Modelling cell shape in 3D structured environments: A quantitative comparison with experiments

Cell shape plays a fundamental role in many biological processes, including adhesion, migration, division and development, but it is not clear which shape model best predicts three-dimensional cell shape in structured environments. Here, we compare different modelling approaches with experimental data. The shapes of single mesenchymal cells cultured in custom-made 3D scaffolds were compared by a Fourier method with surfaces that minimize area under the given adhesion and volume constraints. For the minimized surface model, we found marked differences to the experimentally observed cell shapes, which necessitated the use of more advanced shape models.

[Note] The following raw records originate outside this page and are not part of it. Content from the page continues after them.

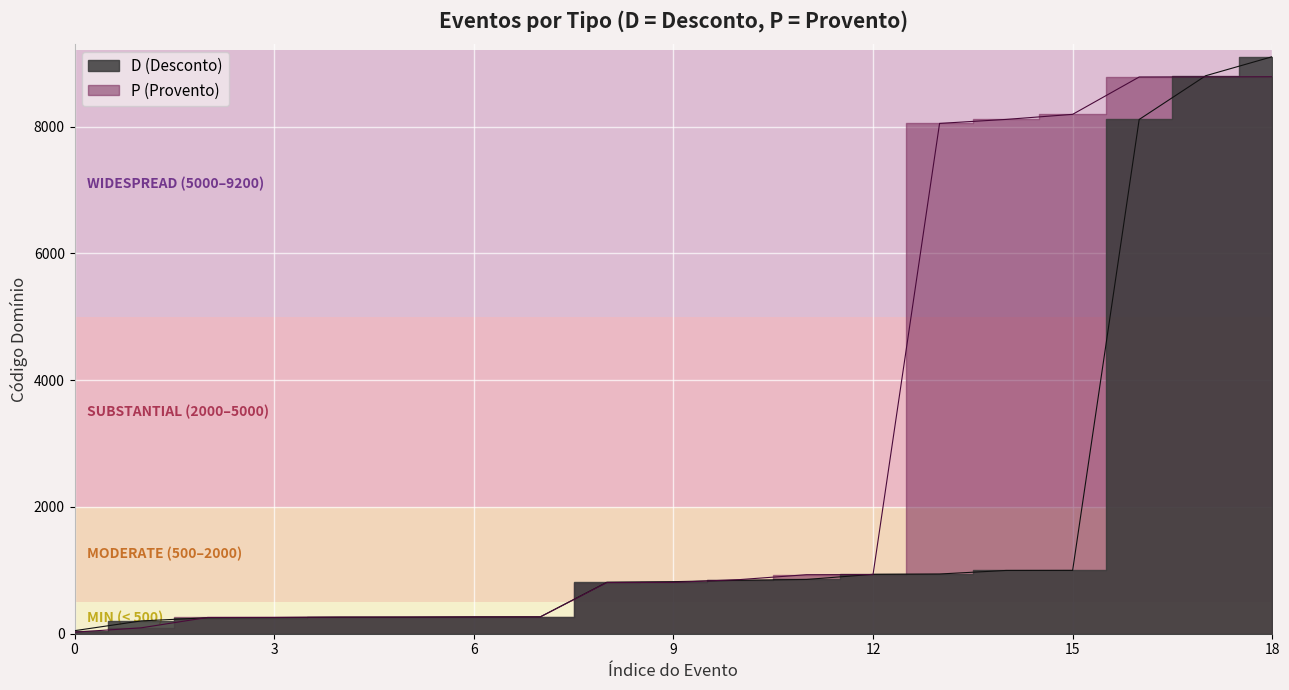

Which series has the largest total across all categories?

P (Provento)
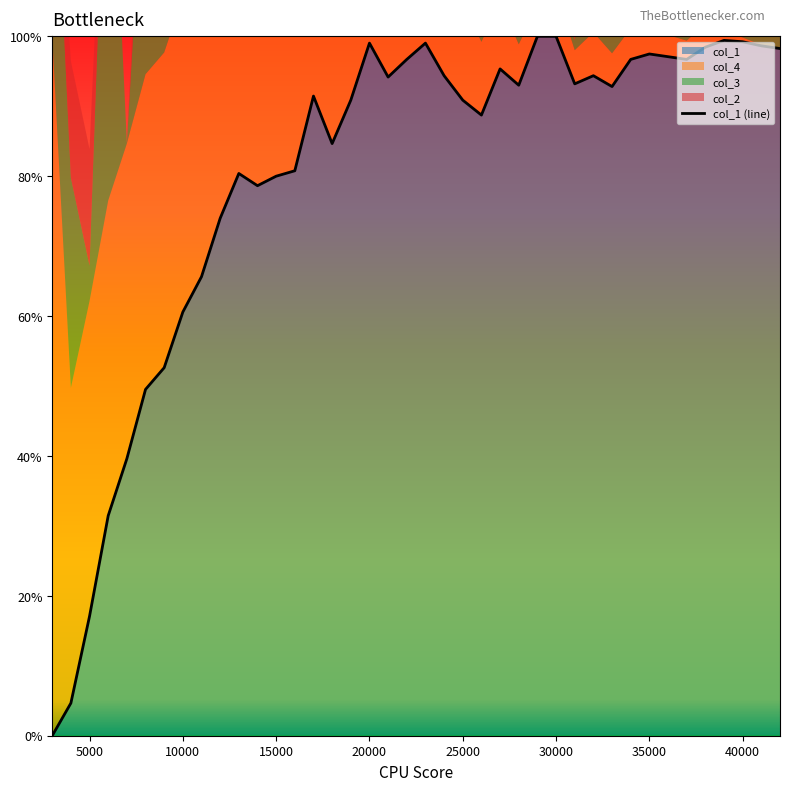

What is the value of the 3rd point from the left?

0.2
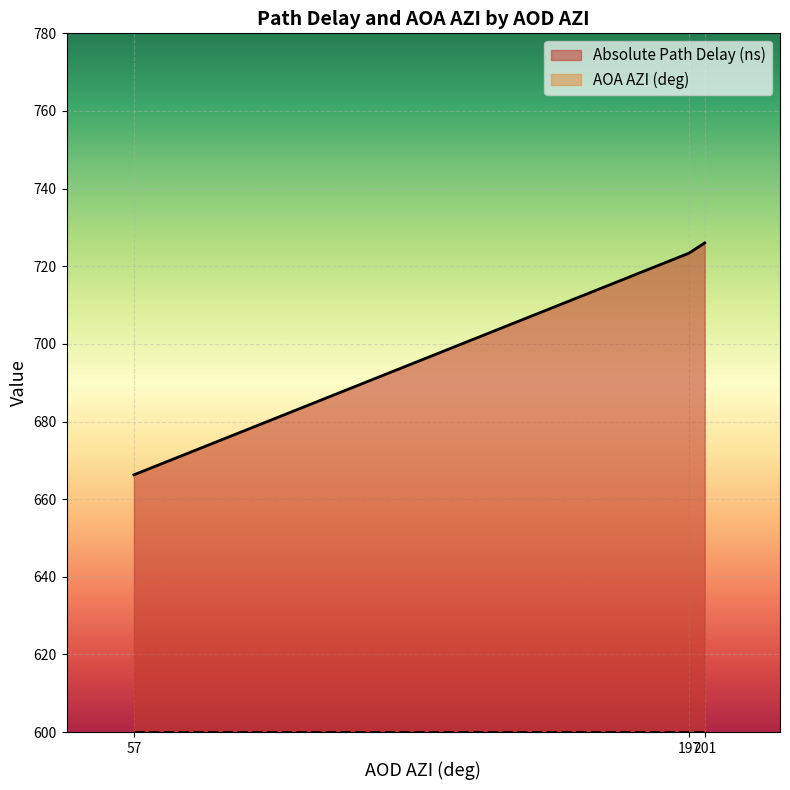

At how many categories does at least one series exceed 621?

3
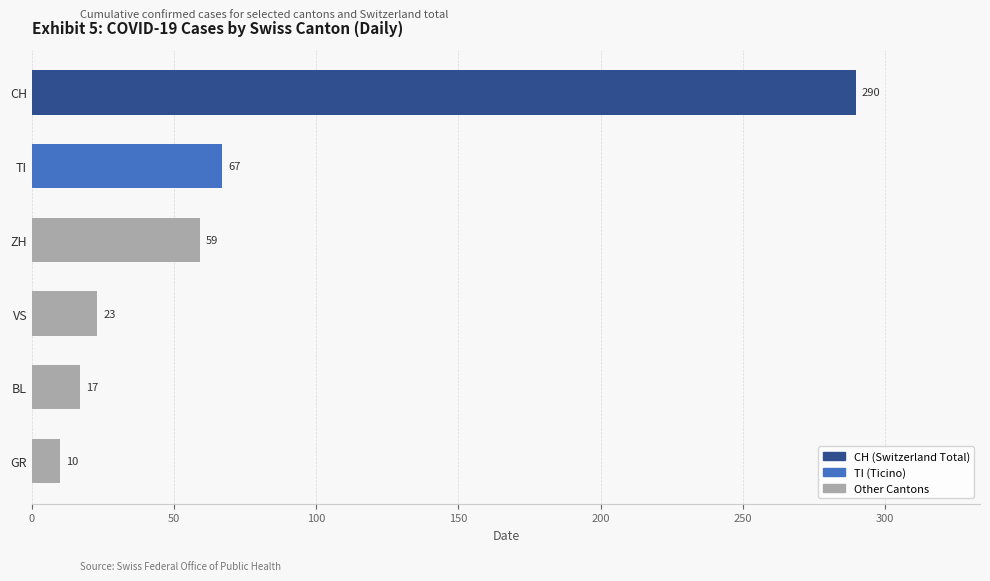

Rank the categories by value from lowest to highest.

GR, BL, VS, ZH, TI, CH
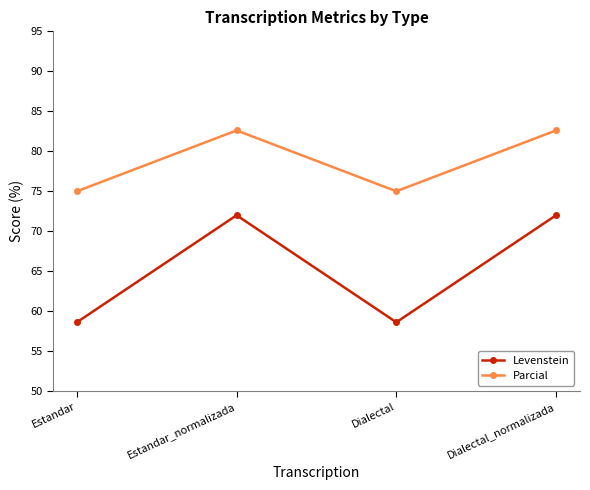

Rank the series by their maximum value, from highest to lowest.

Parcial, Levenstein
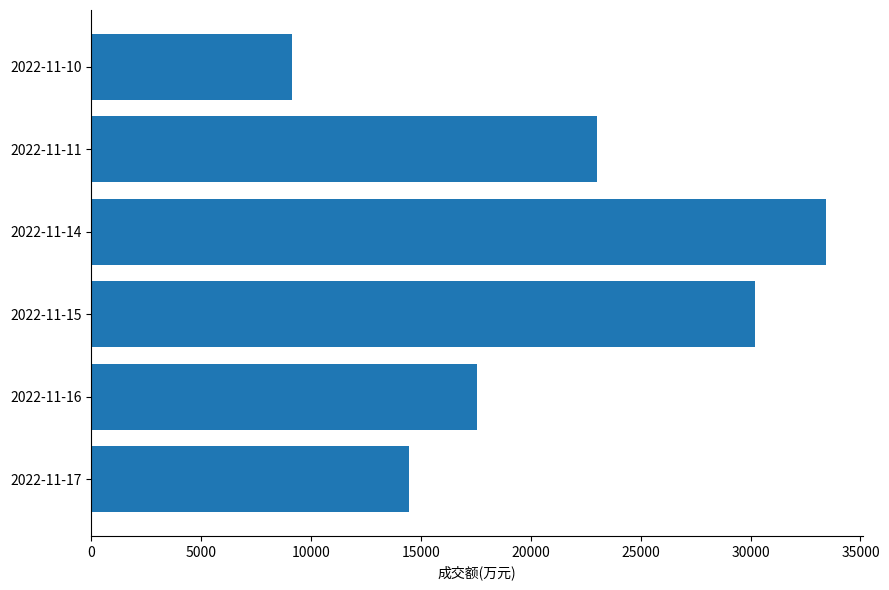

How many values are below 23002?

3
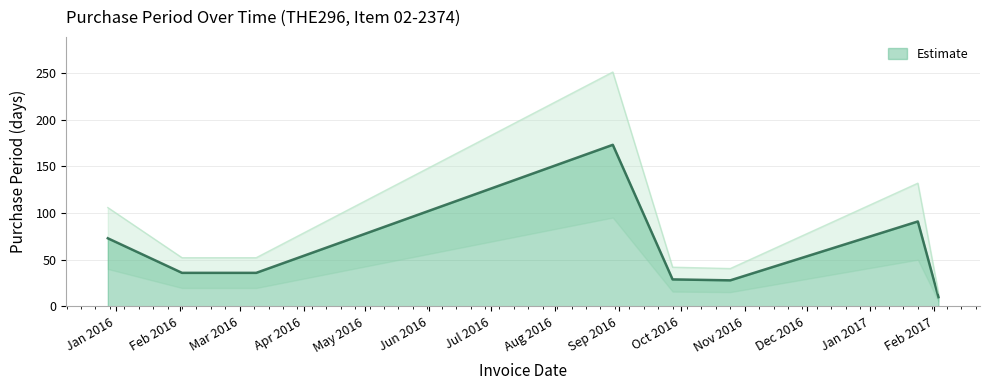

Where does the data first go above 36?

2015-12-28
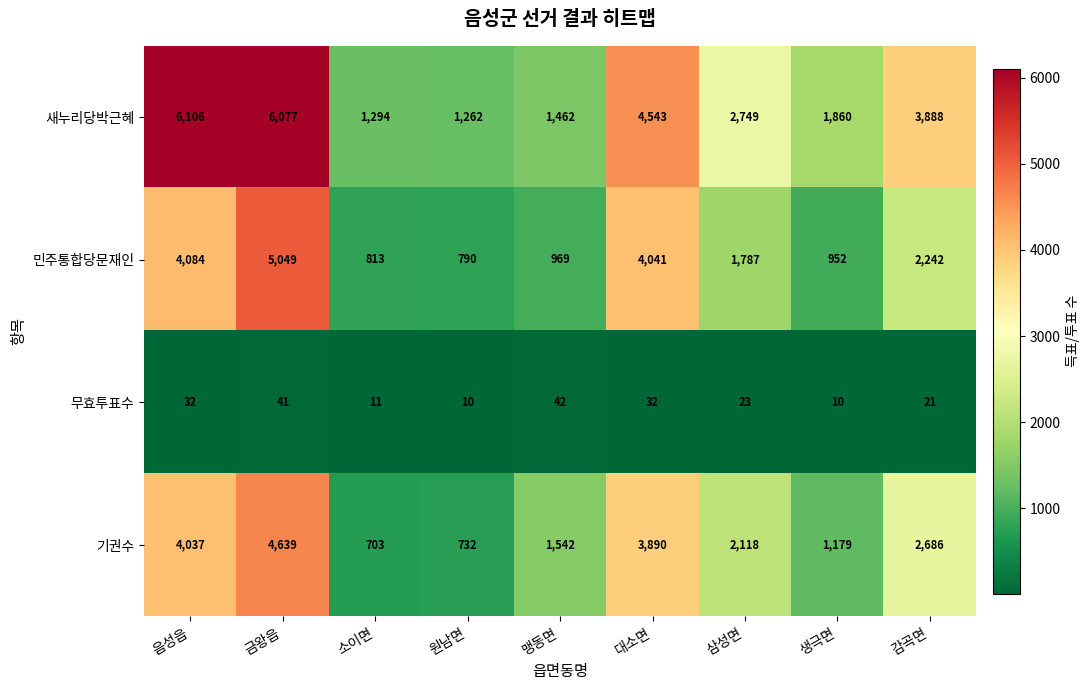

At which category is the sum across all series the highest?

금왕읍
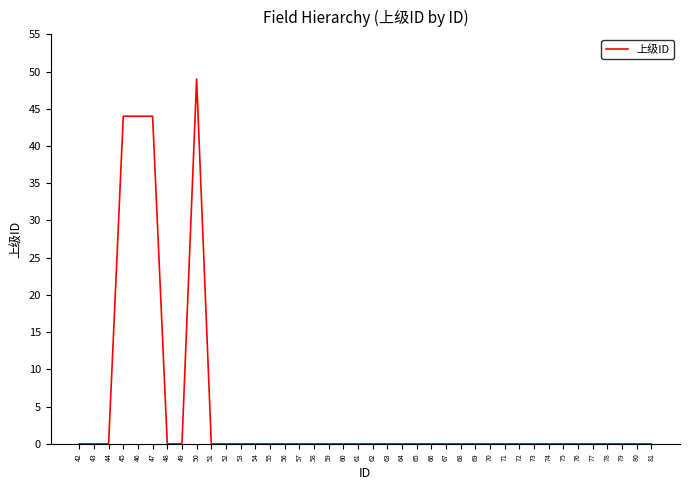

The value at 72 is 0. True or false?

True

We used different variants of the cellular Potts model, which effectively includes both surface and bulk contributions. The simulations revealed that the Hamiltonian with linear area energy outperformed the elastic area constraint in accurately modelling the 3D shapes of cells in structured environments. Explicit modelling the nucleus did not improve the accuracy of the simulated cell shapes. Overall, our work identifies effective methods for accurately modelling cellular shapes in complex environments. Cell shape and forces have emerged as important determinants of cell function and thus their prediction is essential to describe and control the behaviour of cells in complex environments. While there exist well-established models for the two-dimensional shape of cells on flat substrates, it is less clear how cell shape should be modeled in three dimensions. Different from the philosophy of the vertex model often used for epithelial sheets, we find that models based only on cortical tension as a constant geometrical surface tension are not sufficient to describe the shape of single cells in 3D. Therefore, we employ different variants of the cellular Potts model, where either a target area is prescribed by an elastic constraint or the area energy is described with a linear surface tension. By comparing the simulated shapes to experimental images of cells in 3D scaffolds, we can identify parameters that accurately model 3D cell shape.